Is it Time to Divorce Cafepress?
Beginning June 1st:We’ll start setting prices in the Marketplace, and Shopkeepers will receive a 10% commission off the final retail prices from all Marketplace sales. This change provides our shoppers with consistent pricing that’s competitive with other online retail stores. It also allows us to better invest in a quality retail experience and continued growth… With the Marketplace, we spend a great deal of resources to drive quality traffic through marketing and search engine marketing.
So now they set the retail price of our designs in their marketplace and we only get 10% of the commission. So as you can see from the above example, they are charging $28 for the same shirt I charge $23.99. Now instead of a $4 commission I am only getting $2.80 and they are getting a $5.20 profit on top of their base $19.99. What’s more, they can undercut our retail price as well encouraging people to buy from the marketplace versus from us, thus causing a loss in commissions as well.
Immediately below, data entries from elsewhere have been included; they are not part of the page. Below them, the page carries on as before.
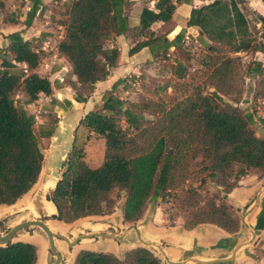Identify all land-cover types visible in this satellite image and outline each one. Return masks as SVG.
<instances>
[{
	"label": "trees",
	"instance_id": "obj_1",
	"mask_svg": "<svg viewBox=\"0 0 264 264\" xmlns=\"http://www.w3.org/2000/svg\"><path fill=\"white\" fill-rule=\"evenodd\" d=\"M150 1L152 9L142 7L135 26H131L127 16L128 6L132 7L130 0L67 1L64 19L57 23L62 34L56 51L70 67L68 79L62 80L72 90L73 101L84 103L93 85L104 81L115 67L119 51L111 43L114 37L123 36L131 43L128 56L147 48L151 57L165 60L170 48L178 50L189 38L184 29L178 28L174 36L177 30L170 33V29L159 36L152 26L170 22L180 5L191 6L184 28L196 29V41L205 48L201 65L205 84L213 91L205 95L195 91L180 98L169 97L167 101L159 98L130 103L115 94L124 78L116 80L102 94L100 105L86 112L77 123L93 138L102 140V160L98 166L89 167L83 151L71 148L46 199L54 208L50 218L69 224L108 215L114 204L110 193L118 190L123 192L122 221L134 223L149 203H162L167 192L182 187L189 178L191 163L200 159L201 171L206 178L216 180L220 189L209 199H201L193 189L184 191L180 199L185 210L182 227L191 230L210 224L234 235L240 224L225 201L226 195L247 174L264 171V138L252 128V113L242 112L221 97L234 95L232 101L237 102L241 89L236 82L241 76L236 54L260 53L264 58V43L256 42L250 33L245 0H202L206 3L198 7H192L193 0ZM1 9L2 0L0 15ZM45 10L42 0H30L21 26L28 28L34 16ZM257 19L264 26V19ZM0 23L15 25L17 20L9 15L0 17ZM3 39L6 45L0 48V206H11L36 183L43 160L39 139L51 136L47 131L36 134L33 115L24 107L34 103L39 95L51 97L52 90L48 77L36 72L40 52L22 37L21 29ZM173 62V76L183 79V65ZM245 73L258 78L259 95L263 96L264 63L252 61ZM16 94L23 100L17 101ZM61 103L63 107L70 106L68 101ZM35 260V247L30 243L0 246V264H34ZM72 264L162 263L147 248L135 247L121 257L80 250Z\"/></svg>",
	"mask_w": 264,
	"mask_h": 264
},
{
	"label": "rangeland",
	"instance_id": "obj_2",
	"mask_svg": "<svg viewBox=\"0 0 264 264\" xmlns=\"http://www.w3.org/2000/svg\"><path fill=\"white\" fill-rule=\"evenodd\" d=\"M43 1H45V12L42 15L36 14L28 28L22 27L21 23L25 19L30 0H2L0 17L12 15V18L17 20V24H20L17 28L21 29L22 37L29 40L31 45L40 52L41 59L36 72L50 78L51 82L60 80L59 77L65 80L68 79L69 71L68 69L63 70V67L66 68L67 66L56 51V44L62 34V28L57 23L64 19V7L69 0ZM148 2L149 0L143 1L144 4ZM203 3L206 1H192V4L195 5H202ZM243 7L252 37L256 42L263 40L264 26L259 23L257 17L260 16L264 19V4L259 3L258 0H245ZM178 11L180 12V10ZM179 12L176 14L177 17L175 16L176 21L180 22L181 28L184 29L189 38L184 39L178 50L169 49L167 59L151 57L150 60L138 62L141 59L138 57H142L143 54H139L140 56L134 59H129L123 53L120 54L121 60L139 63L134 65L135 71L127 72L123 76V84L115 90V94L120 99L130 103L156 101L159 98L167 101L172 96L180 98L195 91L205 95L213 91L211 87L205 84V70L201 65L203 55L206 53L205 48L196 41L197 31L189 30L186 32L188 30L184 28V16ZM127 16L130 19V24H132L131 4L128 6ZM172 26L173 21L170 20L163 25H154L152 29L156 35L160 36L169 31ZM177 29L178 26H175L170 33H174ZM169 35L166 37L170 38ZM129 44L131 45V43ZM236 56L240 59L239 75L241 76L236 84L241 89V94L236 103L232 101L234 95L222 96L221 99L227 104L237 106L242 112L252 113L254 117L252 128L257 136L264 138V95H259L261 88L258 85V78L245 73V68L252 61L264 63V58L260 53L252 52L237 53ZM173 61H179L185 69L184 78L181 80L176 79L172 74ZM112 73L114 74L115 70ZM122 87H126V89ZM15 99L17 101L23 100L20 94H16ZM24 108L28 114L35 117L33 120L36 134L47 131L50 132L51 136L39 139L43 160L36 183L15 204L9 207H0V234H5L8 229L22 221L38 220L43 222L50 232L62 237L53 239L55 250L60 255L57 264H70V261L72 264L71 259L82 249L117 254L119 246L122 244L127 246L137 244L139 240L132 232L124 234L119 240L92 237L74 242L76 237L89 233L118 236L130 225L123 223L119 217L123 192L118 190H113L110 193V198L114 201L110 215L83 218L69 224L54 222L50 219L54 213V208L46 199L62 172L66 155L72 147L80 148L83 151L85 162L93 168L98 166L102 160L103 144L100 139L93 138L84 128L77 125L80 119L79 113H73V110L63 107L62 103L57 102L52 96L48 98L39 96L34 103ZM189 171V178L183 186L175 191L167 192L161 200L162 203H159L163 215L162 219L167 224L174 220L183 221L185 210L182 208L180 199L184 191L193 189L201 199H209L217 189H220L216 186V180L205 177L204 172L201 171L200 159L191 163ZM153 208L154 203H149L146 206L147 214L144 216L146 219L151 216L150 213ZM233 214L238 219L240 218L239 224H241L243 222V216L240 217L241 213L237 214L233 210ZM257 233L255 230L254 235ZM139 236L142 237L141 234ZM235 239L241 238L234 237L233 240ZM17 241L34 245L36 251L35 264L54 263L55 257L49 250L46 237L39 228L28 227L17 232L10 242ZM229 244L234 243L230 242ZM262 245L261 240L255 244H252V240L244 243L245 249H249L254 260H257L255 264H264V249L259 248ZM154 254L156 253L154 252ZM156 257L162 264H166L161 256L160 258L156 254Z\"/></svg>",
	"mask_w": 264,
	"mask_h": 264
},
{
	"label": "crops",
	"instance_id": "obj_3",
	"mask_svg": "<svg viewBox=\"0 0 264 264\" xmlns=\"http://www.w3.org/2000/svg\"><path fill=\"white\" fill-rule=\"evenodd\" d=\"M130 1L133 2L131 7V16L133 22L131 26H135L137 24V15L140 9L142 7L152 9L153 1H150L147 4H144L143 0ZM258 2L261 3L259 0ZM42 4L44 5L45 1L42 0ZM198 6L201 5L192 4V7ZM190 8L191 6L187 5H180L176 8L174 14L172 15L173 26L170 29L171 31L175 26H178L179 30L181 29V25L179 24L180 22L176 21V14H178L179 12L178 10H180L179 13L183 14V23L185 24ZM19 25L20 24L5 25L0 23V48L6 45V41L5 39H3V37L12 32L19 31L20 28H17V26ZM186 30H188L186 32H189V30L196 31V29L194 28H186ZM177 32L178 30L172 36H174ZM111 43L114 44L119 51L115 67L110 69L109 74L104 81L97 82L93 85V90L84 103H76L73 101L72 90L63 83V80L60 77V80L55 82H51V79L48 78L51 82L52 97L57 102H62L64 100L68 101L70 103L68 109L73 110V113H79L80 118L86 112L93 110L100 105V98L102 94L105 91L109 90L111 85L116 80L123 78V76L127 74V72L135 71L134 65L139 64L138 62H144L151 59L147 48H143L132 56H128L127 51L131 47V45L129 44V41L123 36L114 37ZM121 53H123V55H127L129 59H134L135 57L140 56L139 54L143 55L142 57H138L141 58L138 60V62L132 63V61L121 60L119 58ZM63 60L65 61V64L67 66L66 68L63 67V70L68 69L69 71L70 67L68 63L64 58ZM114 70L115 73L113 74L112 72ZM69 79L74 80V77L70 76ZM225 201L232 207L235 213H241L240 217L243 216L242 218L244 225L240 224L239 230L237 232L239 233V235H236L237 233L235 235H229L210 224H201L191 230L183 229L182 220H174L167 224L162 219L163 215L161 207L159 206V202H156L154 203V208L150 213L151 216L149 217V219H146V217H144L147 214L146 210L138 221L127 226H132L133 228H129L124 233V230L127 228L126 227L123 232L118 235L122 237L124 234L132 232L135 234L139 242L131 246L122 244L121 246H119L117 254H114L113 252L108 253H111L116 257H121L125 251L135 247H144L142 243H145L147 246L144 248H147L154 256H156L157 254L159 257H162H160L161 259L165 257L167 261L171 263L255 264V261L257 260H254L249 249H245L244 243H248L252 240V244H255L261 240L263 242V245L259 248L261 250L264 249V171L262 173L253 171L251 174L241 178L238 182L237 187L232 189L231 192L226 195ZM119 217L122 221L120 213ZM53 221L55 222V220ZM260 225H262L261 228L257 229V227H259ZM255 230L258 232L256 235H254ZM140 234L142 236L141 238L139 236ZM252 234L254 236H252ZM233 236L235 238L241 239L233 240ZM230 242L234 244L230 245ZM154 252L156 254H154ZM73 258L71 259L72 261Z\"/></svg>",
	"mask_w": 264,
	"mask_h": 264
},
{
	"label": "water",
	"instance_id": "obj_4",
	"mask_svg": "<svg viewBox=\"0 0 264 264\" xmlns=\"http://www.w3.org/2000/svg\"><path fill=\"white\" fill-rule=\"evenodd\" d=\"M51 220H53V219H51ZM241 224L244 225L243 222H241ZM28 227H37V228H39L43 232V234L46 237L49 250L52 252V254L55 257V261H54L53 264H57L59 262L60 255L55 250V247H54V244H53V239L56 238V237L57 238L58 237L62 238V237L61 236H58V235H56V234H54L52 232H50V230L47 228V226L43 222L38 221V220L22 221V222H20L18 224H15L10 229H8V231L5 234H3V235L0 234V246H4L7 243H12V242H10V240L13 238V236L17 232H19V231H21L23 229H26ZM129 228H133V227L132 226L127 227L124 230V233ZM237 235H239V234L237 233ZM252 236H254V235L252 234ZM92 237L110 238V239H118V240L121 238V236H114V235H109V234L89 233V234H86L84 236H78V237H76L75 240H74V242L77 241V240H81V239H90ZM142 244H143L144 247L147 246L145 243H142ZM163 259H164V261H165L166 264H181V263H171V262H168L165 257H163Z\"/></svg>",
	"mask_w": 264,
	"mask_h": 264
},
{
	"label": "built area",
	"instance_id": "obj_5",
	"mask_svg": "<svg viewBox=\"0 0 264 264\" xmlns=\"http://www.w3.org/2000/svg\"><path fill=\"white\" fill-rule=\"evenodd\" d=\"M263 43H264V39L263 40H261ZM33 119H35V117H33Z\"/></svg>",
	"mask_w": 264,
	"mask_h": 264
}]
</instances>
In the beginning we figured it would be ok because we would make up the difference in volume as they were updating the search algorithm thus driving more sales. In fact the opposite happened. Sales since June have dropped off considerably in the marketplace.
We spend money on Google Ad Words to drive traffic directly to wacksack.com but being on a limited budget it’s not much and we certainly can’t compete with what a company the size of Cafepress can do. Besides their shear size means they will take up most if not all of the first page of search results. Even when I do a specific search on Google of “cornhole ‘got hole’ tshirt”, you have to go through four pages of mostly Cafepress links to get to one that has WackSack in it. The best analogy of the situation would be renting kiosk space from Walmart but they put you in the back of the store while promoting and selling your products in the front. It’s too hard to compete.
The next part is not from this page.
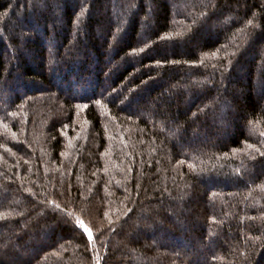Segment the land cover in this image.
<instances>
[{"label":"trees","instance_id":"1","mask_svg":"<svg viewBox=\"0 0 264 264\" xmlns=\"http://www.w3.org/2000/svg\"><path fill=\"white\" fill-rule=\"evenodd\" d=\"M0 264H264V0H0Z\"/></svg>","mask_w":264,"mask_h":264},{"label":"rangeland","instance_id":"2","mask_svg":"<svg viewBox=\"0 0 264 264\" xmlns=\"http://www.w3.org/2000/svg\"><path fill=\"white\" fill-rule=\"evenodd\" d=\"M88 220L90 226L96 228L103 224V221L99 217V206L96 202H94L90 207V212L88 214Z\"/></svg>","mask_w":264,"mask_h":264}]
</instances>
So now we have to make a decision. The first obvious response is to remove the ability of CP to sell our designs in their marketplace. This may move us up in the search rankings. The few sales the marketplace has been making won’t be missed, but we keep holding out hope that the algorithm will finally kick in.
The bigger and more drastic decision is whether or not to drop using Cafepress all together and go with a competitor like Spreadshirt or Zazzle. This is like a divorce because the decision will invariably mean a lot of time, effort and angst. Between work and trying to post a few times a week, my time is limited as it is. The thought of redoing all those countless hours to remake our site somewhere else is not something we are looking forward to.
I know there are webcomic writers that host their own stores. Do you use a Print on Demand service? Which one? Good and Bad?